GPS has become ubiquitous in American civilian and military life, with hundreds of thousands of receivers in cars and weapons systems. Financial systems use GPS receivers to get precise time stamps for transactions, relying on the atomic clocks onboard the satellites.
The Air Force Space Command oversees the United States' GPS satellites and ground control systems from its headquarters at Peterson Air Force Base, Colorado.
The Block III satellites are expected to allow military and civilian users to determine their position within 3 feet, compared with 10 feet with current technology, according to the Congressional Budget Office.
Higher-powered signals from Block III satellites are expected to be harder for enemies to jam and easier for receivers to tune in, especially in urban canyons or under thick tree canopies.
The U.S. and other countries have agreed to make a new, common frequency available to civilians. That means civilian receivers could calculate their position from a number of different satellite navigation systems.
The Block III prototype arrived Monday at an $80 million test facility at Lockheed Martin's Waterton Canyon complex south of Denver. Workers will do final assembly work on the prototype in a cavernous clean room and then run it through a gantlet of tests.

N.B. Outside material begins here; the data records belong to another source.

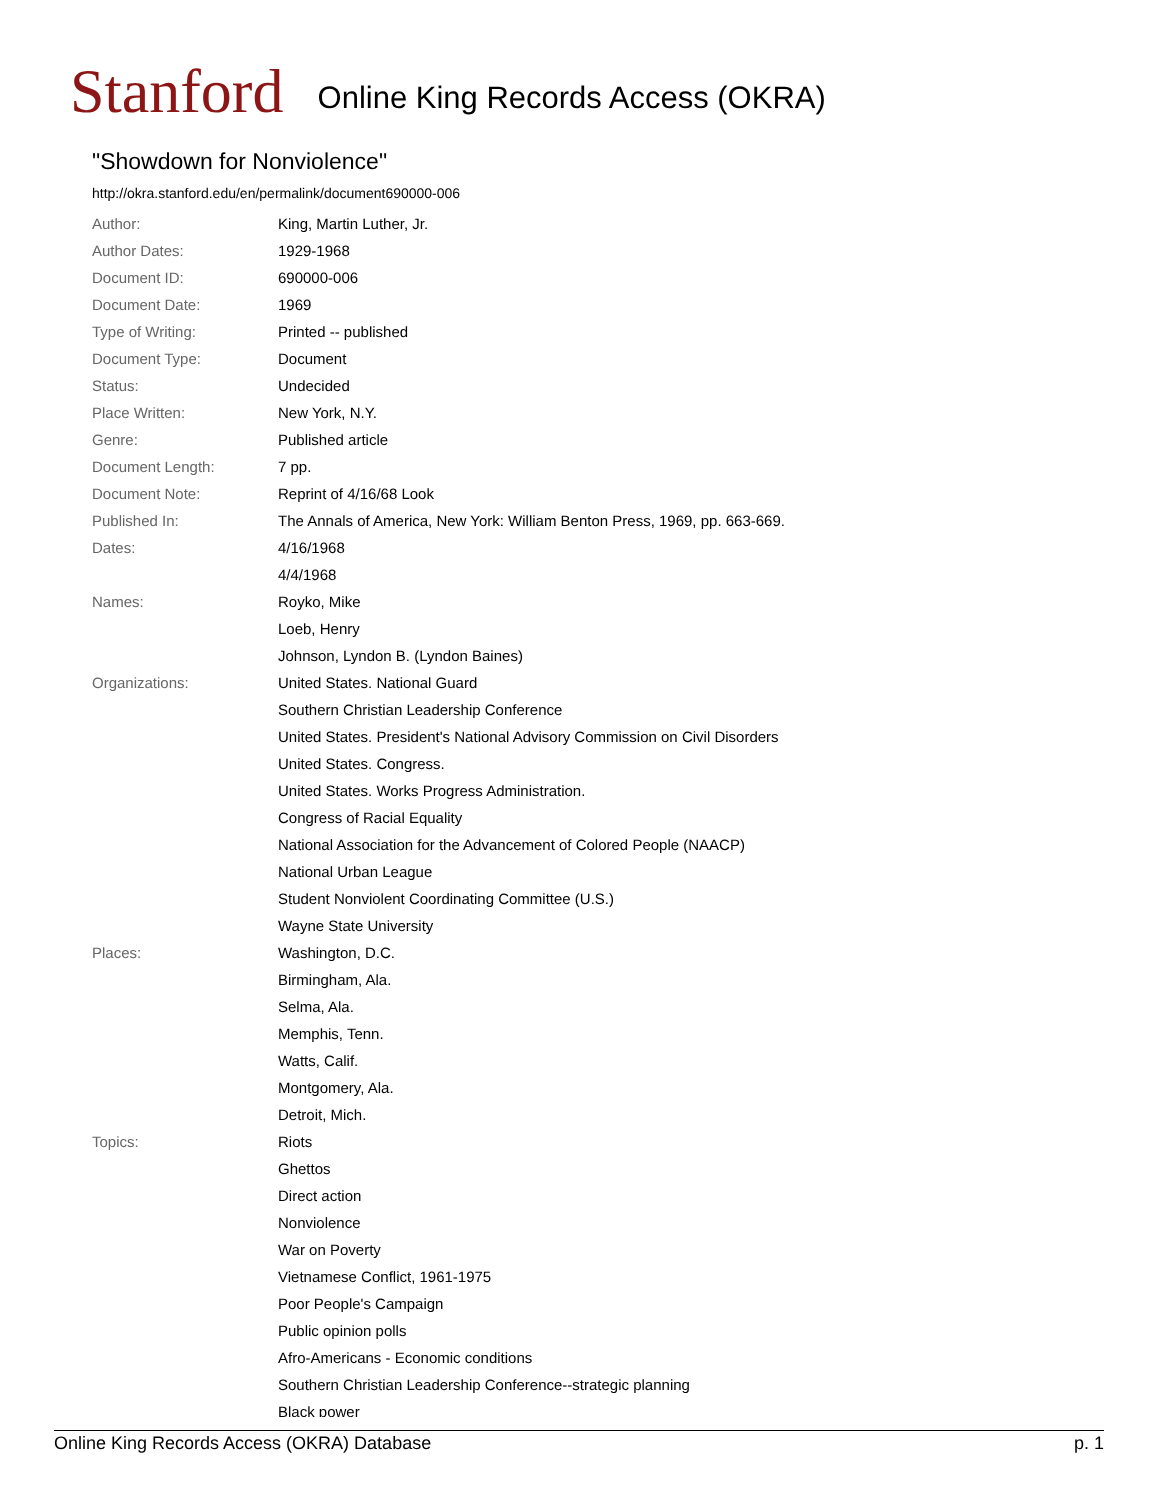Stanford
Online King Records Access (OKRA)
"Showdown for Nonviolence"
http://okra.stanford.edu/en/permalink/document690000-006
| Author: | King, Martin Luther, Jr. |
| Author Dates: | 1929-1968 |
| Document ID: | 690000-006 |
| Document Date: | 1969 |
| Type of Writing: | Printed -- published |
| Document Type: | Document |
| Status: | Undecided |
| Place Written: | New York, N.Y. |
| Genre: | Published article |
| Document Length: | 7 pp. |
| Document Note: | Reprint of 4/16/68 Look |
| Published In: | The Annals of America, New York: William Benton Press, 1969, pp. 663-669. |
| Dates: | 4/16/1968 |
| | 4/4/1968 |
| Names: | Royko, Mike |
| | Loeb, Henry |
| | Johnson, Lyndon B. (Lyndon Baines) |
| Organizations: | United States. National Guard |
| | Southern Christian Leadership Conference |
| | United States. President's National Advisory Commission on Civil Disorders |
| | United States. Congress. |
| | United States. Works Progress Administration. |
| | Congress of Racial Equality |
| | National Association for the Advancement of Colored People (NAACP) |
| | National Urban League |
| | Student Nonviolent Coordinating Committee (U.S.) |
| | Wayne State University |
| Places: | Washington, D.C. |
| | Birmingham, Ala. |
| | Selma, Ala. |
| | Memphis, Tenn. |
| | Watts, Calif. |
| | Montgomery, Ala. |
| | Detroit, Mich. |
| Topics: | Riots |
| | Ghettos |
| | Direct action |
| | Nonviolence |
| | War on Poverty |
| | Vietnamese Conflict, 1961-1975 |
| | Poor People's Campaign |
| | Public opinion polls |
| | Afro-Americans - Economic conditions |
| | Southern Christian Leadership Conference--strategic planning |
| | Black power |
Online King Records Access (OKRA) Database p. 1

The prototype won't be launched into space. The first flight model is expected to arrive at Waterton Canyon next year and be launched in May 2014.
Flying versions of the satellite will go through final assembly in the same room where the prototype is assembled and tested. They'll also be subjected to extreme temperatures that mimic conditions in space.
Lockheed Martin, based in Bethesda, Maryland, has a $1.5 billion Air Force contract to build and test the GPS III prototype and build the first two satellites for launch. The contract includes an option for 10 more.
The company expects the Air Force to authorize construction to begin on the third and fourth flight satellites later this month.
The Pentagon expects to buy and launch a total of 32 Block III satellites. The Air Force says it will cost about $5.5 billion to design, build and launch all the satellites and upgrade the ground control systems.
The number of planned satellites helps reduce costs, said Keoki Jackson, Lockheed Martin program director for GPS III.
"GPS is unlike most space programs," he said. "The Air Force gets the advantage of mass procurement."
Other savings are expected from the satellite's design, which can accommodate technology updates with few physical changes, and from its planned operating life — 15 years compared with seven to 12 years for most military satellites, Jackson said.